For this exercise, I tracked my habit to multitask and struggle with sustained focus over the course of three days: Friday, Saturday, and Sunday. I logged my behavior at 30-minute intervals, noting what I was doing and whether I was focusing on a single task or juggling multiple tasks at once. I chose this interval because it was frequent enough to capture moments of distraction without being so intrusive that it disrupted my day.
I chose to track multitasking because it is a behavior I have been increasingly aware of, especially during classes and trying to work on assignments. I often feel busy throughout the day, yet I end many days feeling like I did not make meaningful progress on the tasks that actually require deep thinking.

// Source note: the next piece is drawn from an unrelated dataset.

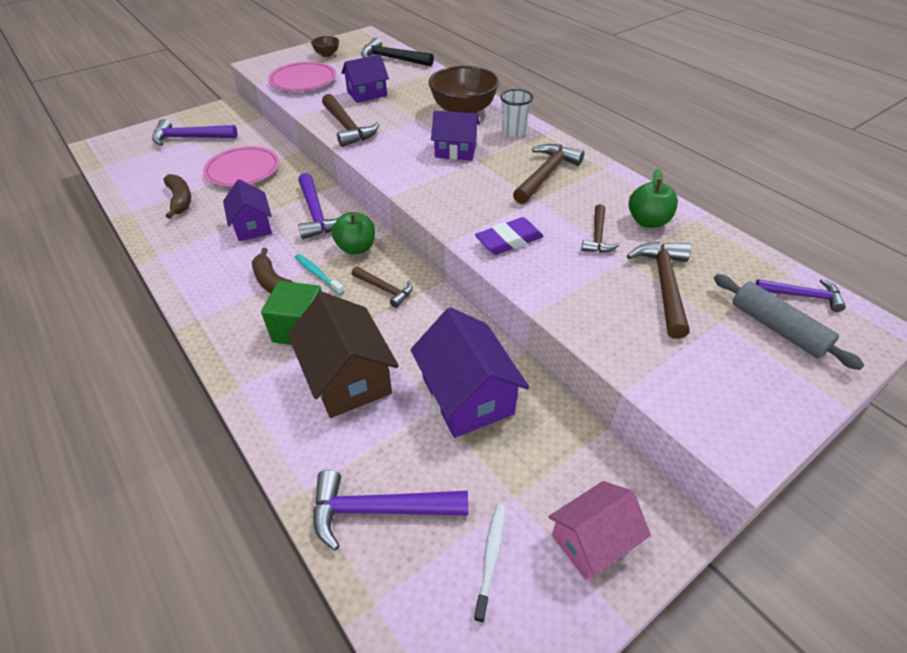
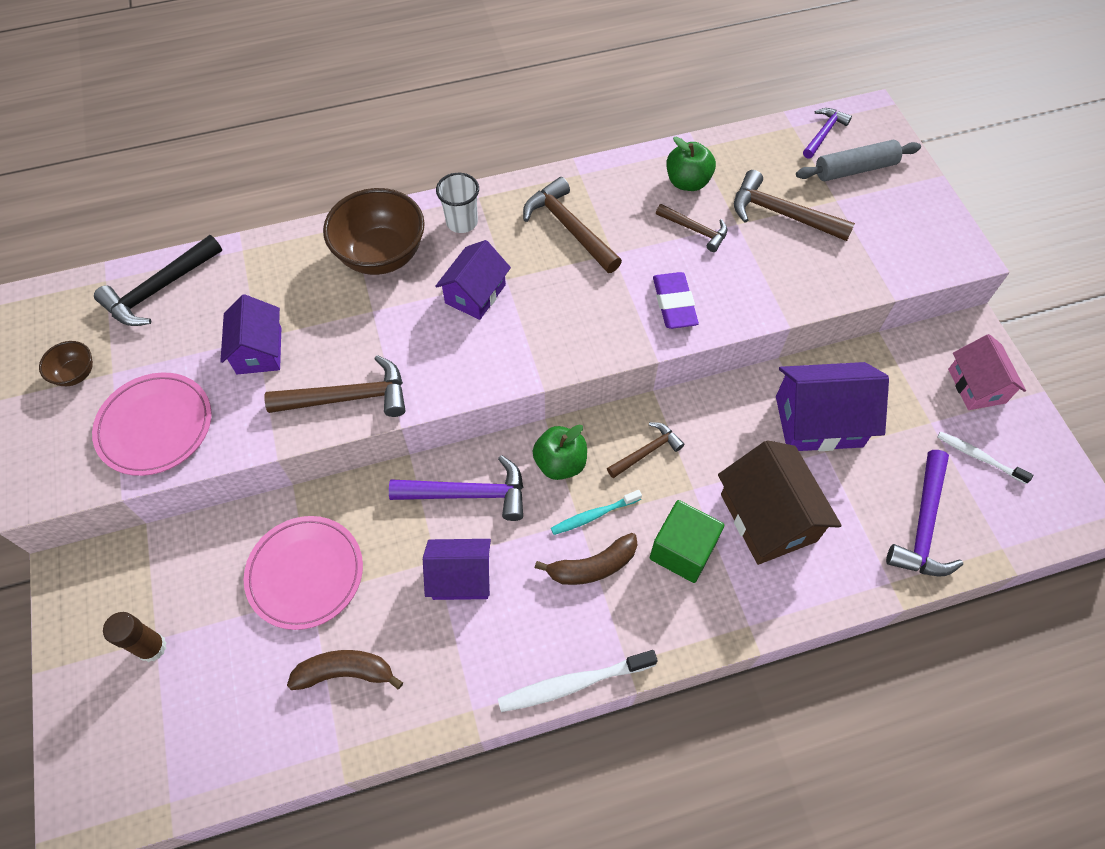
camera: 70 degrees left, 15 degrees up
(178, 295) = (573, 684): none -> white toothbrush
(190, 138) = (152, 647): purple hammer -> brown glue stick
(348, 378) = (768, 517): brown house -> brown house turned 75 degrees clockwise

Logging the behavior was more revealing than I expected. Initially, it felt tedious to pause every 30 minutes and write things down, but I got used to it as time went on. I started noticing how often I was technically “working” while simultaneously responding to messages, scrolling, switching music, or mentally planning other tasks. I was especially surprised by how frequently multitasking occurred during transition periods, such as meals, commuting, after workouts, or right before starting homework. These moments felt low-stakes, but they consistently set the tone for low focus afterward.
One of my biggest learnings was that multitasking was not random. It followed clear patterns tied to anxiety, visibility of unfinished tasks, and constant access to apps (canvas, outlook, gmail, etc.). I also realized that I often justified multitasking as being efficient, even when it was clearly slowing me down.
Model 1: Connection Circle

One of the strongest relationships I observed in my connection circle was between having many apps open and high notification volume. When multiple apps and tabs are visible, notifications feel more urgent and harder to ignore, especially during transition periods. This visibility makes me want to “quickly” respond or cross something off my to-do list, which immediately pulls my attention away from the task I intended to focus on.
Another key connection is between my desire to make my day efficient and anxiety about speed. I noticed that I often feel like I am not completing things fast enough, even when there is no real deadline pressure. This anxiety creates a desire to make every minute feel productive, which leads me to multitask on small, low-effort tasks instead of starting work that requires deeper concentration. As a result, I procrastinate on meaningful work while convincing myself I am being efficient.
The most important insight from the connection circle is that multitasking is not caused by poor time management alone. It is driven by the rewards and dopamine I get from responsiveness, speed, and constant engagement.
Model 2: Iceberg Model

The iceberg model helped me separate what I could easily observe from what was actually driving my behavior. Some patterns I noticed were that multitasking spiked during transition periods and unstructured time. It also appeared most often when I was working alone and avoiding work by looking for distractions to work on.
At the mental models level, the most important belief I uncovered is that I believe doing things faster means I am being more efficient. I equate speed with productivity, even when that speed comes at the cost of quality and depth. This belief pushes me to fill every moment with activity, making it hard to focus on a single task. The key insight from the iceberg model is that multitasking is reinforced by how I define efficiency.
Closing Reflection
If I were to repeat this exercise, I would track for a longer period, ideally a full week, to capture differences between weekdays and weekends more clearly. I would also add a column to note my emotional state, such as stress or urgency, since those feelings played a major role in my behavior but were not always explicit in the log itself. Together, the connection circle and iceberg model made it clear that multitasking is a system-level issue shaped by my environment, routines, and beliefs.